* **REQUIRED WORK**: Look over the material for the string "coordinate". Copy every line where it turns up.

* **PROVIDED DATA**:
--- START ---
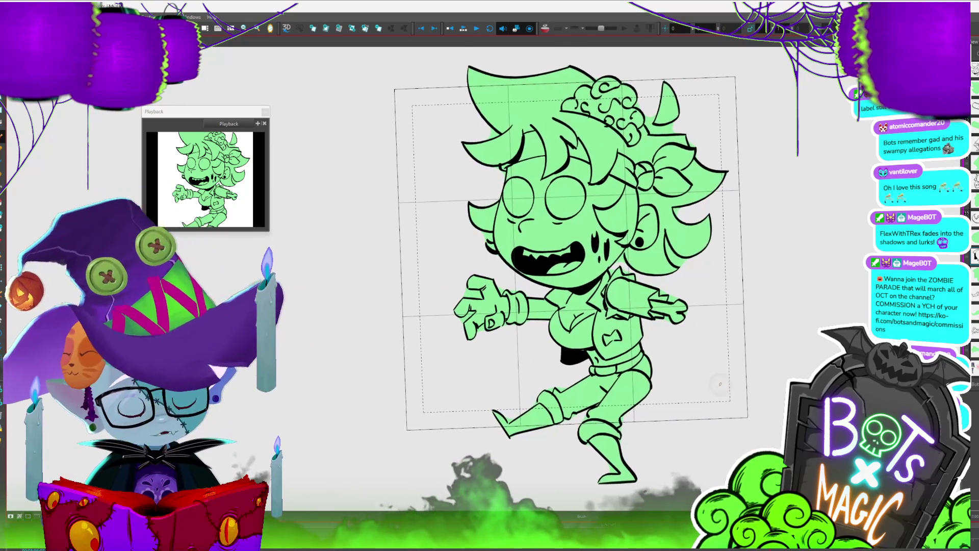
Skew the lower leg and boot slightly to the left with the Select tool.
{"action": "key", "text": "alt+s"}
{"action": "left_click", "coordinate": [637, 466]}
{"action": "left_click_drag", "start_coordinate": [632, 485], "coordinate": [625, 480]}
--- END ---
* **RESPONSE AREA**:
{"action": "left_click", "coordinate": [637, 466]}
{"action": "left_click_drag", "start_coordinate": [632, 485], "coordinate": [625, 480]}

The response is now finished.